■ WHAT TO DO: In the forum thread about post merges, why does Buzz762 say the forum would hit the 100k post mark in no time?

# Small change regarding post merges



## Chris (Mar 14, 2007)

Contributing members are now exempt.


----------



## Scott (Mar 14, 2007)

Ooooo


----------



## Scott (Mar 14, 2007)

Rly?


----------



## Chris (Mar 14, 2007)

Yes. Please don't abuse it.


----------



## Scott (Mar 14, 2007)

Had to get it out of the way.


----------



## Leon (Mar 14, 2007)

neat! but, it makes me feel that i should contribute more. damn your ruse!


----------



## D-EJ915 (Mar 14, 2007)

if only I had money


----------



## Buzz762 (Mar 15, 2007)

D-EJ915 said:


> if only I had money



Yeah, we'd hit that 100k post mark in no time with you able to double post.


----------



## Michael (Mar 15, 2007)

Sweet!


----------



## Michael (Mar 15, 2007)

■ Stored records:
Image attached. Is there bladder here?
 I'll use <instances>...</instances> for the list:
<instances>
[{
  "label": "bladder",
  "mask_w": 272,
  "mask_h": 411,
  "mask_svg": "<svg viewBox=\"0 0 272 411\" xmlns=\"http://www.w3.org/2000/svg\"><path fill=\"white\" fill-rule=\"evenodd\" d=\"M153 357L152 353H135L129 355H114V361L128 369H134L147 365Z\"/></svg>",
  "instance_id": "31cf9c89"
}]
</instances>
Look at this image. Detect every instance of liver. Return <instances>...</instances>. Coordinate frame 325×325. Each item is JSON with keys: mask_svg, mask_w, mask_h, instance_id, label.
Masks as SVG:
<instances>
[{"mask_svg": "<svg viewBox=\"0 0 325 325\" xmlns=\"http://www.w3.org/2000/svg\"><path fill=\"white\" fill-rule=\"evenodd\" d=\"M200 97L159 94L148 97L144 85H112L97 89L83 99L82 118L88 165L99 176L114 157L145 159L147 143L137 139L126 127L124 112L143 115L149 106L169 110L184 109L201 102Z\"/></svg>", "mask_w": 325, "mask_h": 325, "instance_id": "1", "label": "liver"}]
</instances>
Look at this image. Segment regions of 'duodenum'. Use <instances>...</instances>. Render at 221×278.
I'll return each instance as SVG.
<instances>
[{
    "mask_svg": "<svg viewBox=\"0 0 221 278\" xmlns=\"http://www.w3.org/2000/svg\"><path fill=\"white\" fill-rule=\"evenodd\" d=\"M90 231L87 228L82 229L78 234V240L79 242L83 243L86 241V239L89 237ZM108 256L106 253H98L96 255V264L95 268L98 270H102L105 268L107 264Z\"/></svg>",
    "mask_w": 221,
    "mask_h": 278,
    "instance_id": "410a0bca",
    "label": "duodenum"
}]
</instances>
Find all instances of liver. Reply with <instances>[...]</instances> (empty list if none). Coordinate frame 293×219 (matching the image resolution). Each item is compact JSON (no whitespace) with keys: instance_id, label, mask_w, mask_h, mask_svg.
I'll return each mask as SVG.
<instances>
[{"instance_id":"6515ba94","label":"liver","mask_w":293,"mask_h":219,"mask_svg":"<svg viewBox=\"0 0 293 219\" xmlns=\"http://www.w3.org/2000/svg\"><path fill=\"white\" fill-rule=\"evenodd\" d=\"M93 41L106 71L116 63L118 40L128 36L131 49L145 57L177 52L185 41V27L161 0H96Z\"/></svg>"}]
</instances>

■ RESULT FOR THIS TASK: Buzz762 is replying to D-EJ915's wish for money, which would let D-EJ915 become a contributing member. Chris says contributing members are now exempt from post merges, so D-EJ915 could double post. Buzz762 says that ability would carry the forum to 100k posts in no time.